Every transducer independence \(\mathcal {P} _{\varvec{t}}\) such that \(\varvec{t}\) is an input-altering transducerFootnote 4 is described by the rational language equation

$$\begin{aligned} \varvec{t} (L)\cap L=\emptyset , \end{aligned}$$
(4)

where we have used the standard notation \(\varvec{t} (L)=\{y\mid (x,y)\in \mathtt {R} (\varvec{t}),\, x\in L\}\). The independence “comma-free codes” is described by the rational language equation (2). The independence “\(\theta \)-free languages”, [10], is described by the rational language equation

$$ LL\cap \varSigma ^+\theta (L)\varSigma ^+\>=\>\emptyset . $$

   \(\square \)

The satisfaction question for independences \(\mathcal {P} _\varphi \) is implemented in [19], where parsing of expressions \(\varphi (L)\) is implemented using Python’s lark library, and evaluation of \(\varphi (L)\) for given \(L=\mathtt {L} (\varvec{a})\) is implemented using the FAdo package.

4 Further Independences

What about independences described by equations like (3)? This is a non-transducer independence. Various general types of independences are defined in [5, 11, 12, 22]. Equation (3) however involves an independence expression with two language variables: \(L_1\) and \(L_2\). In analogy to transducer independences that are R-independences, for binary relations R, one can consider independences with respect to higher degree relationsFootnote 5. Consider the ternary relation \(\mathtt {SDI} =\{(x,y,z)\mid z\in x{\mathop {\leftarrow }\limits ^{\mathrm {sdi}}}y\}\), which is realized by the transducer \(\mathtt {sdi}\) in Fig. 2.

Fig. 2.
figure 2

The 3-tape transducer \(\mathtt {sdi}\) realizing the set of all word triples (xyz) such that \(x=x_1uvx_2\), \(y=uwv\) and \(z=x_1uwvx_2\), for some nonempty words uv; that is, \(z\in x{\mathop {\leftarrow }\limits ^{\mathrm {sdi}}}y\).
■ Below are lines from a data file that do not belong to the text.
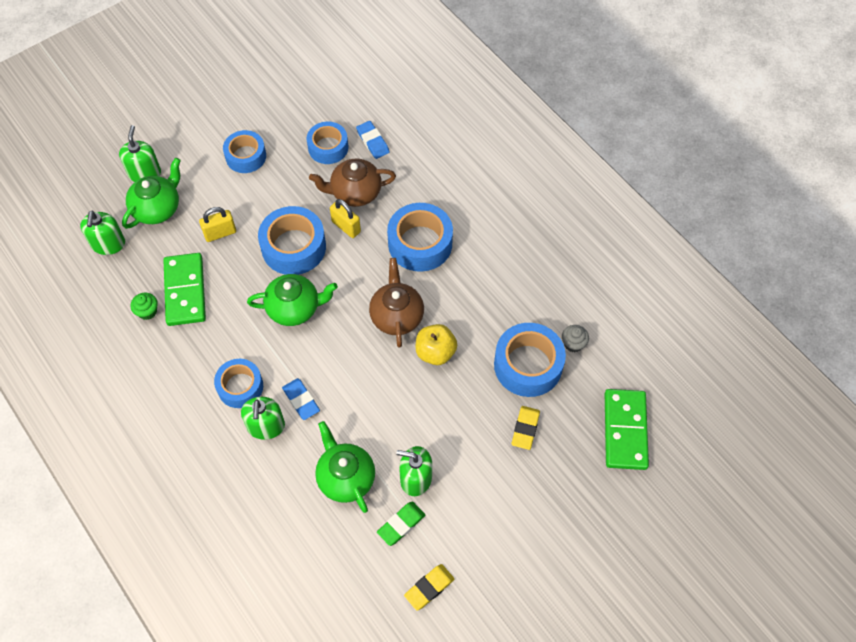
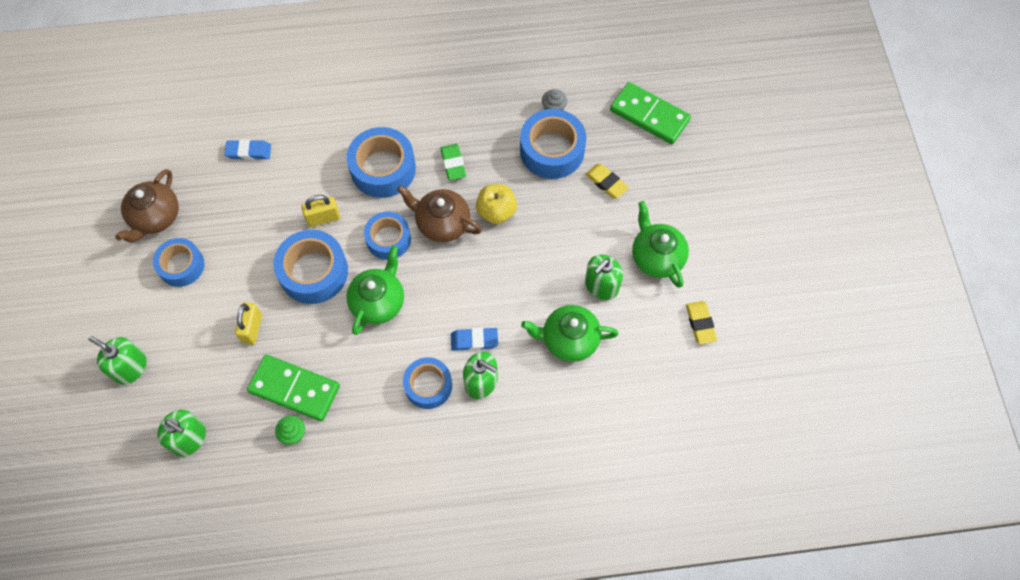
camera: 60 degrees left, 5 degrees up
green teapot [122,158,181,229] -> green teapot moved to [632,201,689,288]
blue tape [307,122,349,164] -> blue tape moved to [364,212,411,260]
brown teapot [309,159,396,207] -> brown teapot moved to [115,169,179,243]
green eraser [377,502,425,546] -> green eraser moved to [440,144,466,180]

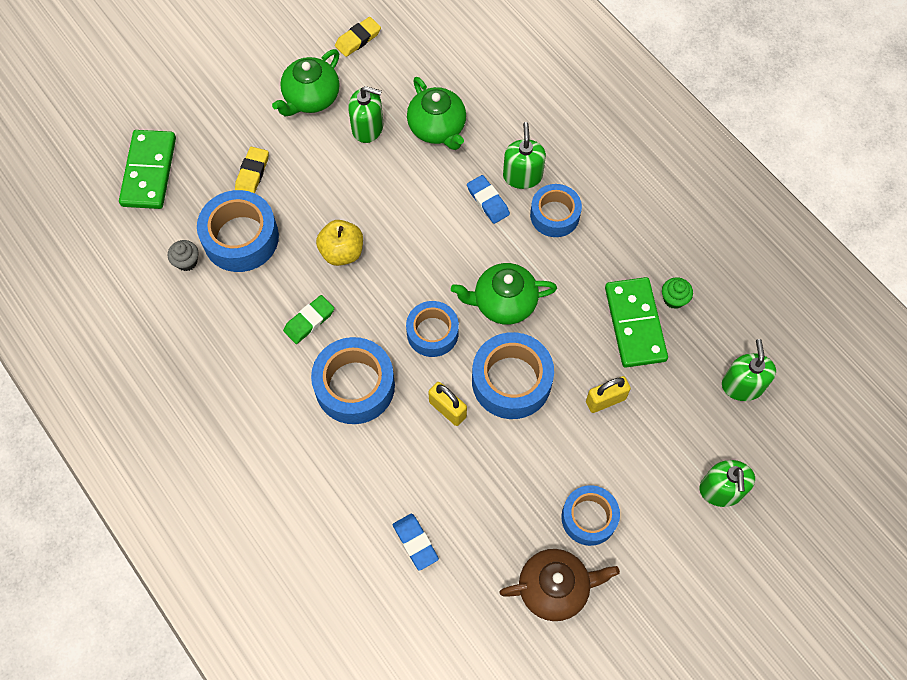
camera: 120 degrees left, 0 degrees up
brown teapot [397,185,482,242] -> none

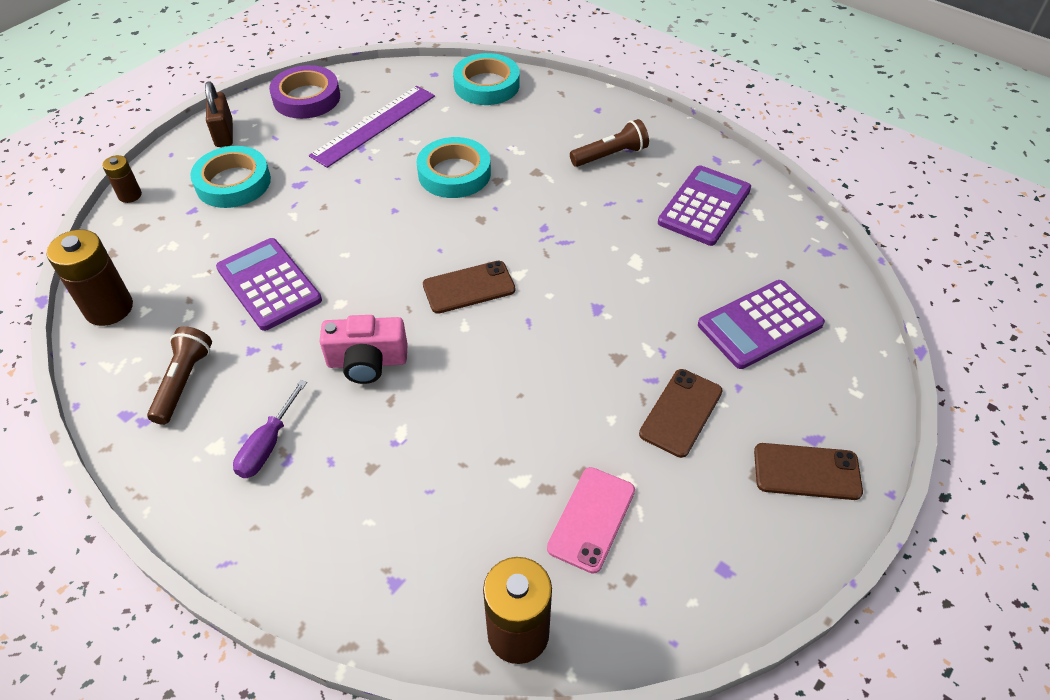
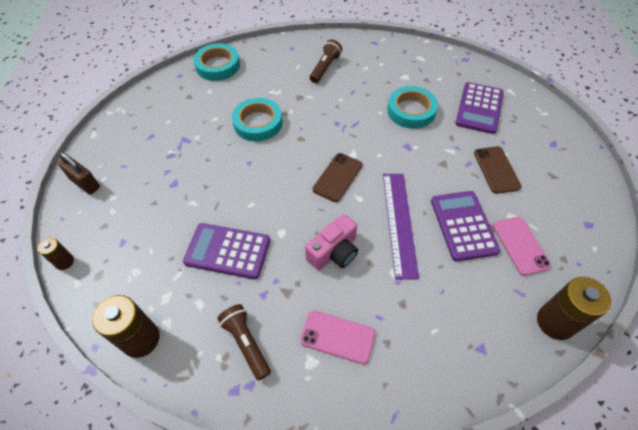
camera: 40 degrees left, 5 degrees up
turquoise tape [190,146,271,208] -> turquoise tape moved to [387,86,438,129]
purple screwdriver [233,380,307,478] -> pink phone [300,310,376,364]
purple tape [269,65,340,119] -> none
purple ruler [309,86,435,168] -> purple ruler moved to [383,174,419,280]
purple calculator [658,165,751,246] -> purple calculator moved to [431,191,500,262]
brown phone [754,443,863,500] -> none

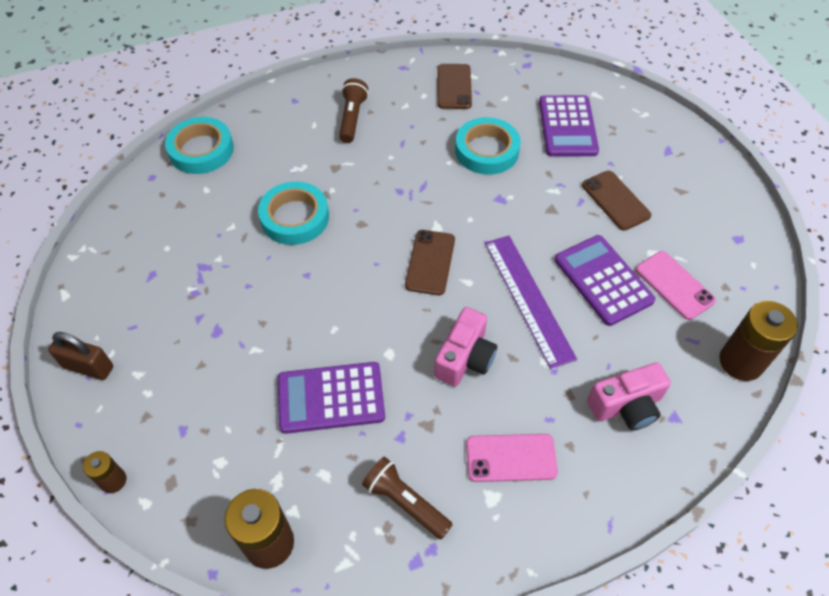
camera: 20 degrees left, 0 degrees up
none -> brown phone [437,64,472,109]
none -> pink camera [587,362,671,431]

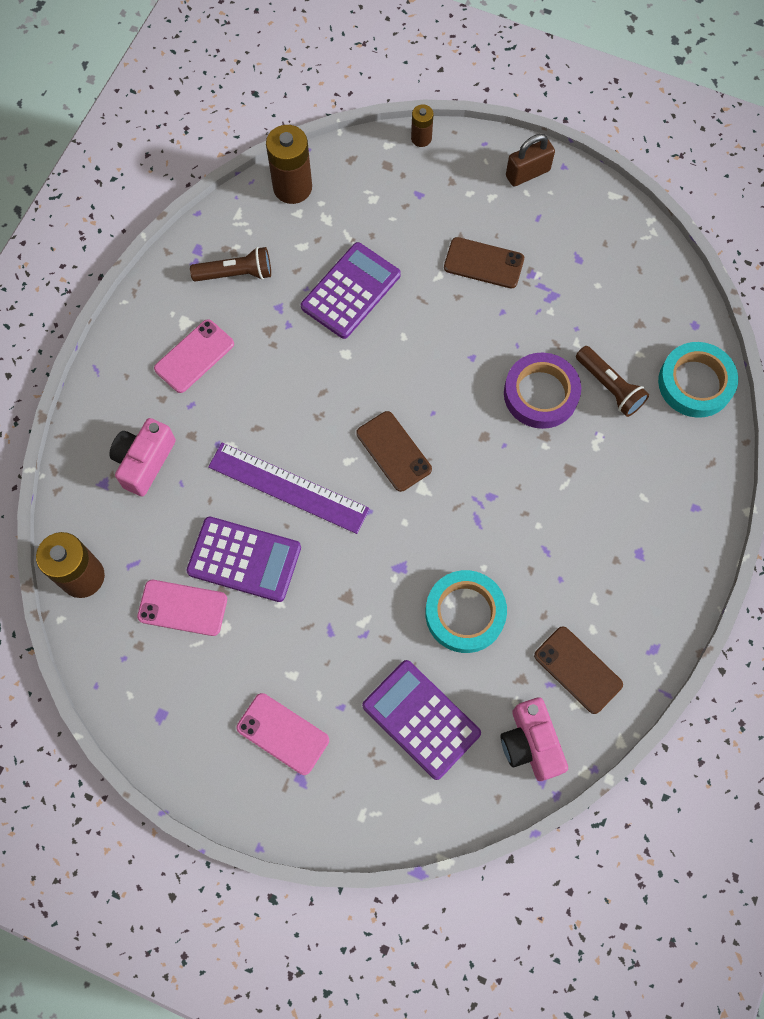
camera: 135 degrees right, 15 degrees up
turquoise tape [258,181,329,245] -> purple tape [504,353,581,429]
brown flashlight [339,78,368,143] -> brown flashlight moved to [576,346,649,417]
pink camera [434,307,497,387] -> pink camera moved to [500,697,568,781]
brown phone [582,171,651,231] -> brown phone moved to [444,237,524,288]
none -> pink phone [236,693,329,775]

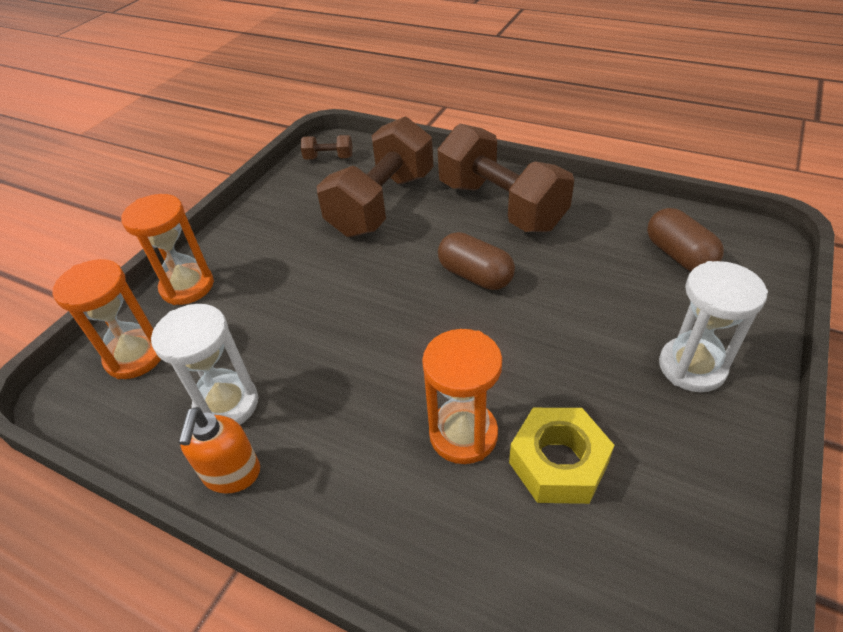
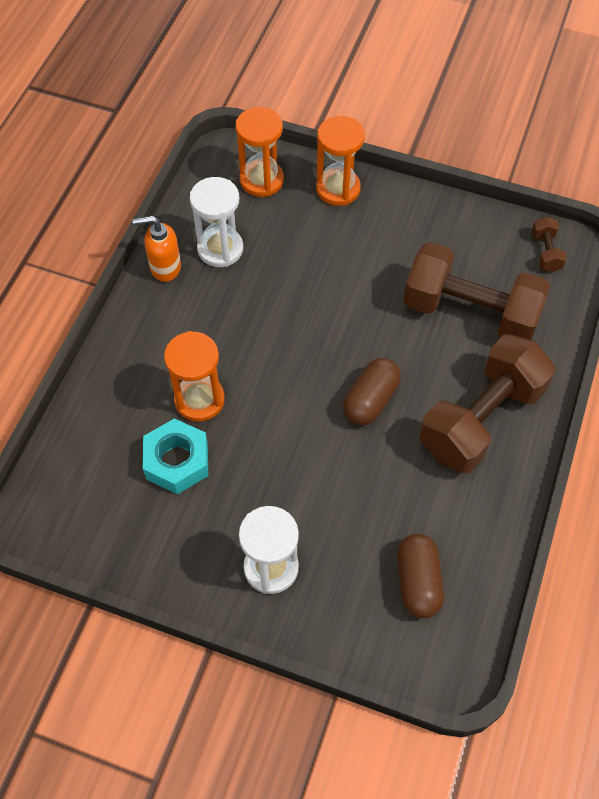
camera: 80 degrees right, 15 degrees up
yellow nut [509,408,614,504] -> turquoise nut [143,418,208,494]
brown capsule [647,208,724,271] -> brown capsule turned 60 degrees counterclockwise [397,533,444,619]

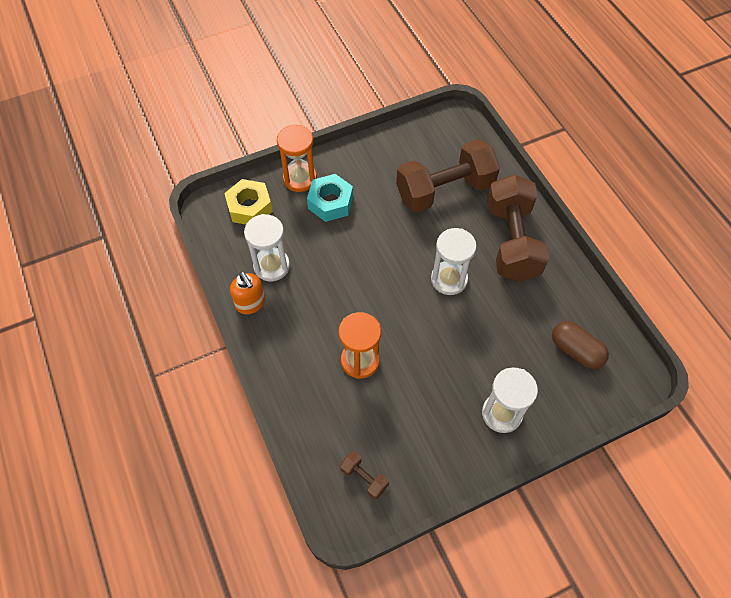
camera: 45 degrees left, 0 degrees up
orange soap dispenser [132,216,181,282] -> orange soap dispenser turned 75 degrees counterclockwise [230,271,265,314]
turquoise nut [143,418,208,494] -> turquoise nut moved to [307,174,353,222]
orange hourglass [235,107,284,197] -> yellow nut [224,179,273,225]
brown capsule [343,358,401,425] -> white hourglass [431,228,477,295]
brown dumbbell [531,216,567,272] -> brown dumbbell moved to [340,451,389,499]

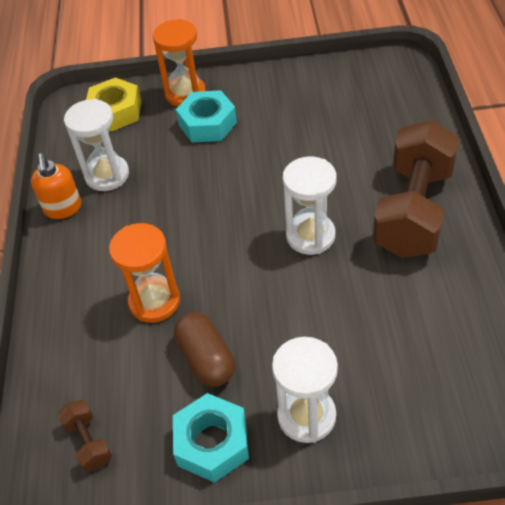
camera: 25 degrees right, 10 degrees down
brown dumbbell [396,139,500,213] -> none
brown capsule [552,321,609,369] -> brown capsule moved to [174,312,235,387]
none -> turquoise nut [173,393,249,483]

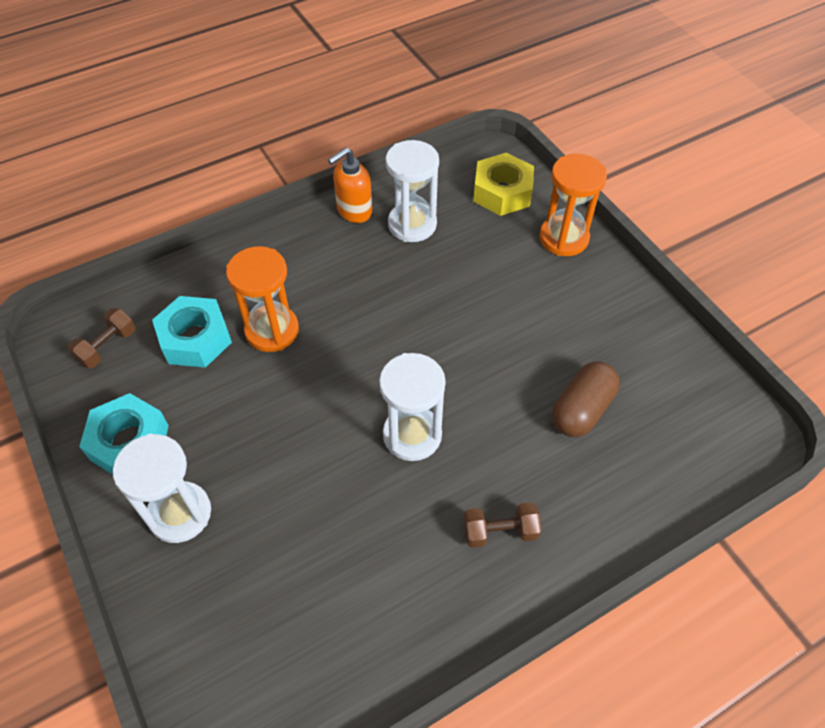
camera: 60 degrees right, 5 degrees up
brown capsule [174,312,235,387] -> brown capsule moved to [552,361,620,437]
turquoise nut [176,90,237,142] -> turquoise nut moved to [152,296,232,368]
brown dumbbell [373,120,459,258] -> brown dumbbell [464,502,541,548], size x0.41

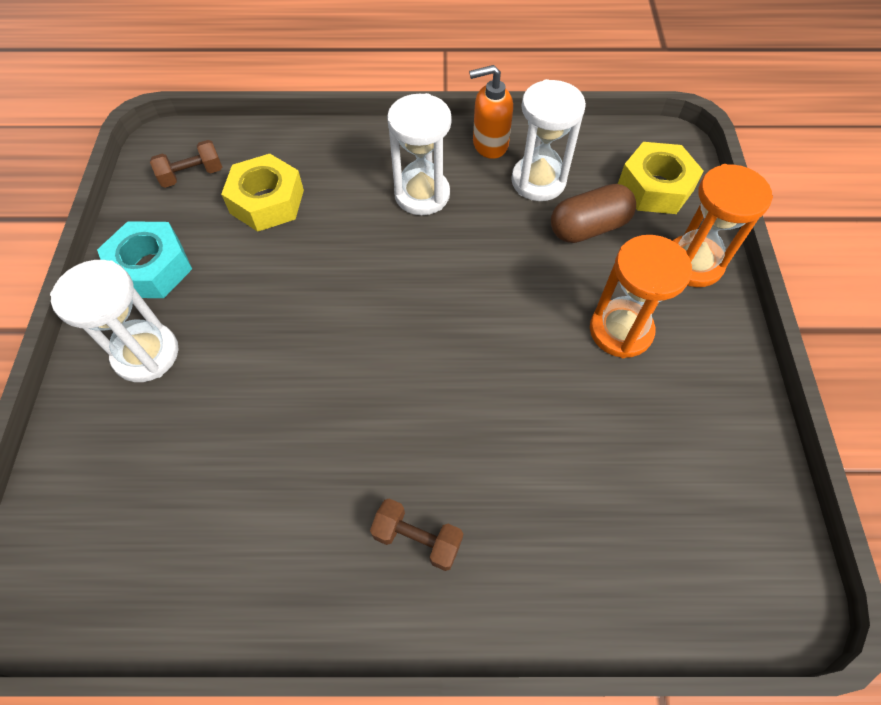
camera: 30 degrees right, 5 degrees up
turquoise nut [152,296,232,368] -> yellow nut [221,154,304,232]
orange hourglass [226,246,299,352] -> orange hourglass moved to [590,235,692,358]
white hourglass [379,353,446,461] -> white hourglass moved to [387,93,452,215]
brown capsule [552,361,620,437] -> brown capsule moved to [551,184,636,243]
A language pair \((L_1,L_2)\) is \(\mathtt {SDI} \)-independent if

$$ \mathtt {sdi} (L_1,L_2:3)\>=\>\emptyset . $$

Above we have made the following notation: for any k-tape transducer \(\varvec{t}\), for any \(i\in \{1,\ldots ,k\}\), and for any list of \(k-1\) languages \(L_1,\ldots ,L_{k-1}\), the expression \(\varvec{t} (L_1,\ldots ,L_{k-1}:i)\) denotes the set of all words w that result if we consider the i-th tape as output tape and the rest \(k-1\) tapes as input tapes such that the input \(k-1\) words are from the \(k-1\) languages. Thus, we can talk about the independence described by the equation

$$ \varvec{t} (L_1,\ldots ,L_{k-1}:i) \>=\>\emptyset . $$

Given a k-tape transducer \(\varvec{t}\) and \(k-1\) NFAs accepting the languages \(L_1,\ldots ,L_{k-1}\), the satisfaction question can be decided if we construct the transducer resulting by intersecting \(\varvec{t}\) with the NFAs at the \(k-1\) positions other than i, and then testing whether the resulting transducer has a path from an initial to a final state.

5 Looking Ahead

We propose to investigate further the rational language equations defined here as well as in [15]. Topics of interest are maximality, embedding and expressibilityFootnote 6 as well as enhancement and implementation of algorithms involved. Some of these topics could be complex. For example, the maximality question for transducer independences can be answered by a simple algorithm, but the question is PSPACE hard. The embedding question is to construct a maximal independent language containing the given independent language \(\mathtt {L} (\varvec{a})\). For transducer independences described by Eq. (4), the embedding question is addressed in [16]. The maximality and embedding questions for non-transducer independences appear to be far more complex. For the satisfaction question of independences described by rational language equations, a useful question is to define and implement witnesses of non-satisfaction. For example, a witness of non-satisfaction for equation (2) would be a word triple (xyz) such that \(x,y,z\in L\) and \(xy=uzv\) for some nonempty words u and v.